Tuesday, September 16, 2014

Iowa City, IOWA—From September 23 to 27, writer, translator, and human rights advocate, Professor Maureen Freely will engage with the University of Iowa community as a 2014 Ida Cordelia Beam Distinguished Visiting Professor. 

Freely teaches English and Comparative Literary Studies at the University of Warwick in the United Kingdom, where she has been instrumental in shaping the pedagogies of Creative Writing as a field. Since March this year she is also the President of English PEN, with which she has worked, over the past 15 years, on issues of freedom of expression in Turkey, speaking out on behalf of imprisoned writers and censored journalists. 

On Tuesday, Sept. 23, Freely will be reading from her literary work at Prairie Lights. She is the author of seven novels, including Mother’s Helper, The Life of the Party, and most recently, Sailing through Byzantium, which made the Sunday Times Book of the Year list in 2013. 

While in Iowa City, Freely will also visit a variety of undergraduate courses at the University of Iowa. 

MEET MAUREEN FREELY IN IOWA CITY

• Tuesday, Sept. 23, 5:00 pm: Freely will read from her work at Prairie Lights (15 South Dubuque St.)

• Friday, Sept. 26, 7:00 pm: “The Right to Write”: Banned Books Week and Intellectual Freedom Festival Talk in Meeting Room A at the Iowa City Public Library (123 South Linn St.)
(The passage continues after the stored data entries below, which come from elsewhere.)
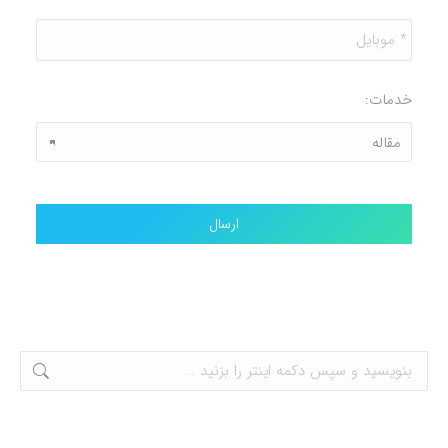
*
موبایل
*
خدمات: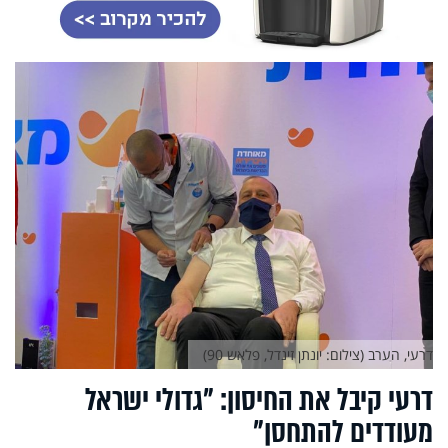
דרעי, הערב (צילום: יונתן זינדל, פלאש 90)
דרעי קיבל את החיסון: "גדולי ישראל
מעודדים להתחסן"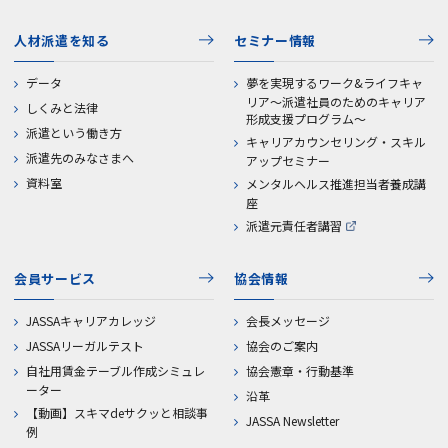
人材派遣を知る
セミナー情報
データ
夢を実現するワーク&ライフキャ
リア～派遣社員のためのキャリア
しくみと法律
形成支援プログラム～
派遣という働き方
キャリアカウンセリング・スキル
派遣先のみなさまへ
アップセミナー
資料室
メンタルヘルス推進担当者養成講
座
派遣元責任者講習
会員サービス
協会情報
JASSAキャリアカレッジ
会長メッセージ
JASSAリーガルテスト
協会のご案内
自社用賃金テーブル作成シミュレ
協会憲章・行動基準
ーター
沿革
【動画】スキマdeサクッと相談事
JASSA Newsletter
例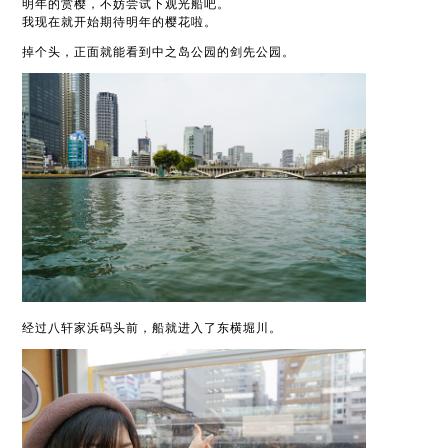
明年的赏樱，不妨尝试下观光船吧。
我现在就开始期待明年的樱花啦。
掉个头，正面就能看到中之岛公园的剑先公园。
经过八轩家浜码头前，船就进入了东横堀川。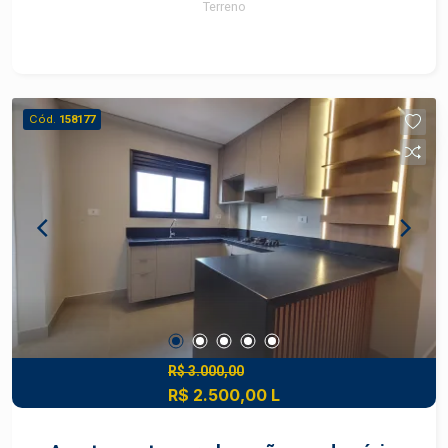
Terreno
Cód.
158177
R$ 3.000,00
R$ 2.500,00 L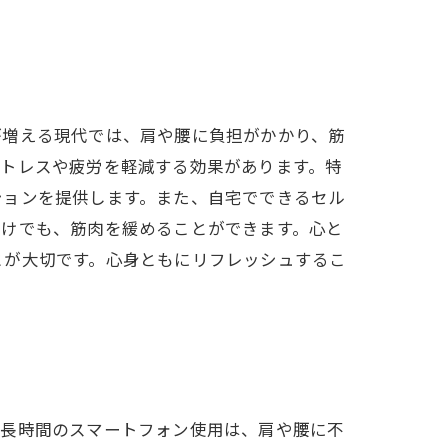
が増える現代では、肩や腰に負担がかかり、筋
ストレスや疲労を軽減する効果があります。特
ションを提供します。また、自宅でできるセル
だけでも、筋肉を緩めることができます。心と
とが大切です。心身ともにリフレッシュするこ
や長時間のスマートフォン使用は、肩や腰に不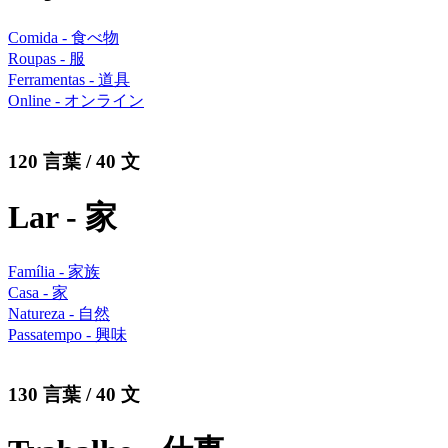
Comida - 食べ物
Roupas - 服
Ferramentas - 道具
Online - オンライン
120 言葉 / 40 文
Lar - 家
Família - 家族
Casa - 家
Natureza - 自然
Passatempo - 興味
130 言葉 / 40 文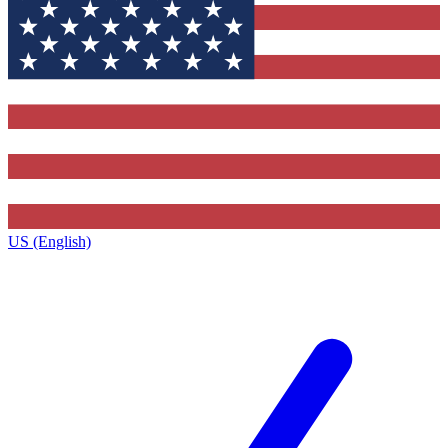
US (English)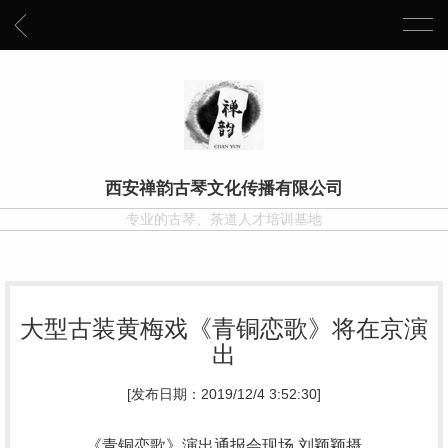
西安禅韵古琴文化传播有限公司
专业的古琴、茶道人才培训基地
大型古装黄梅戏《青铜恋歌》将在京演
出
[发布日期：2019/12/4 3:52:30]
《青铜恋歌》演出通报会现场 刘颖颖摄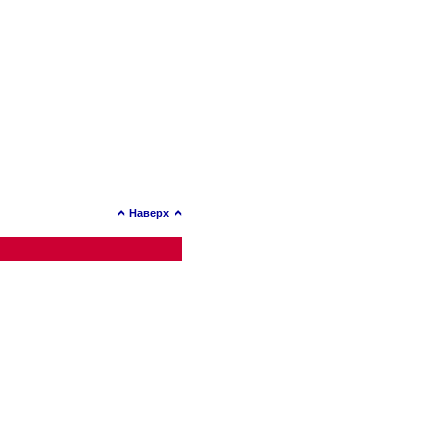
Наверх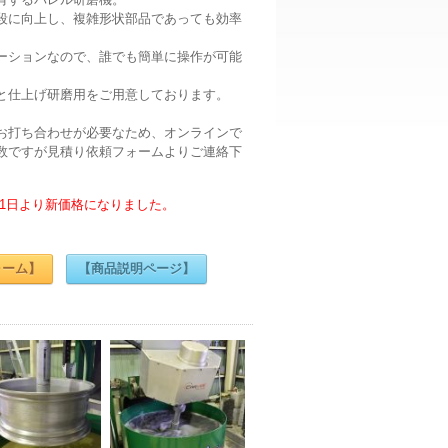
段に向上し、複雑形状部品であっても効率
ーションなので、誰でも簡単に操作が可能
と仕上げ研磨用をご用意しております。
お打ち合わせが必要なため、オンラインで
数ですが見積り依頼フォームよりご連絡下
0月1日より新価格になりました。
ォーム】
【商品説明ページ】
Freely is traveling to Iowa City as a guest of the International Writing Program, with support from the University of Iowa’s MFA in Literary Translation, the Division of World Languages, Literatures and Cultures and the Gender, Women’s and Sexualities Studies Program. 

The Ida Cordelia Beam Distinguished Visiting Professorships Program was established in 1978-79 with the income from a bequest to the university by the late Ida Cordelia Beam of Vinton, Iowa.